With this blog post, I will be sharing what we are doing as part of our evaluation, from SWOT analysis to a Hockney-esque patchwork of Chepstow Road (and a few other bits in between).
There are things that we said we would do at the start of Finding Maindee that we can revisit in order to measure the outcomes of the project, and the ‘distance travelled’.
This is a term used primarily in the progress of an individual participant over time, for educational or employability purposes. I am using it here as poetic licence - you will need to imagine ‘Finding Maindee’ is an individual (or entity) on a journey beyond the perimeters of itself. Its progress is largely visual, and much less tangible. It is softer: there are parts that will contribute to a larger, longer aim for Maindee. It is qualitative: made up of opinions, thoughts, feelings, themes and visuals.
I am not disputing the power (and persuasion) of facts, figures and statistics measured against baselines with impressive outputs against even more impressive sample sizes, but I am in favour of acknowledging the value of the parts that make up a whole: the impact of strangers becoming friends; of art being a ripple in pond, or a question in a larger conversation.
The process is an important part of the distance travelled, the knowledge, skills and experience acquired along the way. These outcomes will be collected and celebrated, alongside the cold hard facts.
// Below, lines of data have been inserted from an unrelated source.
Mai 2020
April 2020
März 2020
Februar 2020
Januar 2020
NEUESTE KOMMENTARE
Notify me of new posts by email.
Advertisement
Strengths - Weaknesses - Opportunities - Threats (SWOT)
We have invited Sue Barlow, formerly of Sue Barlow Associates, to guide us through two important sessions: 1., a SWOT analysis of Finding Maindee, identifying the strengths and weaknesses of the project (and the threats and opportunities faced during the project and for the future) and 2., a visioning task, which will allow us to incorporate lessons learnt from Finding Maindee to inform the structure and future scope of Maindee Unlimited beyond Ideas: People: Places.
In December 2014, Maindee Unlimited produced an appraisal of the Maindee District Centre, with the help of Newport City Council and Communities First, as part of the Welsh Government funded Town Centre Partnerships initiative.
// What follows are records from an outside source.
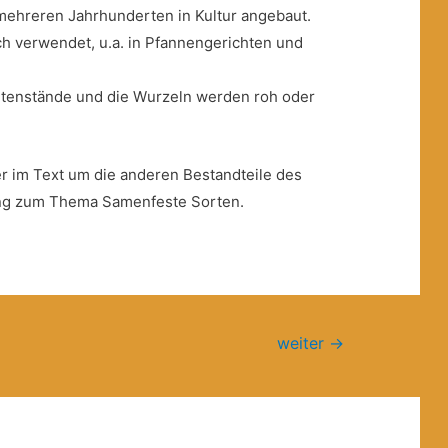
 mehreren Jahrhunderten in Kultur angebaut.
sch verwendet, u.a. in Pfannengerichten und
ütenstände und die Wurzeln werden roh oder
r im Text um die anderen Bestandteile des
ung zum Thema Samenfeste Sorten.
weiter
→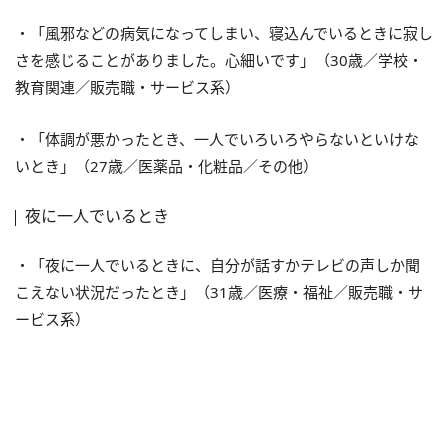
・「風邪などの病気になってしまい、寝込んでいるときに寂し
さを感じることがありました。心細いです」（30歳／学校・
教育関連／販売職・サービス系）
・「体調が悪かったとき、一人でいろいろやらないといけな
いとき」（27歳／医薬品・化粧品／その他）
夜に一人でいるとき
・「夜に一人でいるときに、自分が話すかテレビの声しか聞
こえない状況だったとき」（31歳／医療・福祉／販売職・サ
ービス系）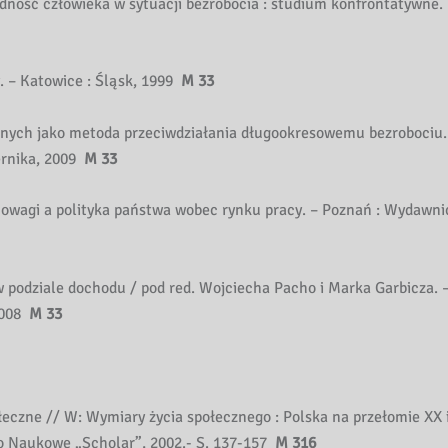
dność człowieka w sytuacji bezrobocia : studium konfrontatywne.
. – Katowice : Śląsk, 1999
M 33
tnych jako metoda przeciwdziałania długookresowemu bezrobociu. 
rnika, 2009
M 33
owagi a polityka państwa wobec rynku pracy. – Poznań : Wydawn
w podziale dochodu / pod red. Wojciecha Pacho i Marka Garbicza.
2008
M 33
czne // W: Wymiary życia społecznego : Polska na przełomie XX 
o Naukowe „Scholar”, 2002.- S. 137-157
M 316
A copy of this appraisal, Maindee Shops, can be viewed at Llyfrgell Maindee Library +.
The appraisal is a comprehensive report which covers: baseline indicators for issues such as, vacancy rate, foot fall and total number of people employed; an overview of the district centre; the quality of the built environment; current attitudes towards the district centre; and a Directory of Use, amongst other things.
It is a large undertaking to re-visit all aspects of the appraisal, but a process is under way to attempt to assess the impact of Finding Maindee, and the attitudes and statistics that relate to Maindee District Centre in 2019.
Photographing Maindee Shops
As part of our baseline work in December 2014, we commissioned Lianne Bowen to complete a photographic survey of every shop front and business premises in Maindee District Centre.
This tells a story in itself, and we will be repeating the process as part of our evaluation. This will go some way to illustrating how Maindee has transformed over time, and will become a framed and mounted document of change.
Each individual image, from each 'era', will be positioned, patchworked or threaded together to portray Chepstow Road and the surrounding area as you would see it today, or would have seen a few years ago.
The essence of Finding Maindee, as with the overall aim of Ideas: People: Places, was to ‘embed the arts in a genuine and meaningful way’, and a programme of cultural and creative interventions took place throughout the course of Finding Maindee, incorporating all manner of artistic disciplines: performance, textile, drawing and painting, printmaking, crafts and architecture.
Artists and creative practitioners were involved in every step of the journey, from the facilitation of creative, community consultation to find out what our residents and neighbours needed, to designing the interior of the building - which walls to knock down and what colour to paint the ‘new’ walls.
I will be conversing (in person or via paper format) with as many artists and creative practitioners who shared in our journey to share in the peaks and troughs they experienced along the way.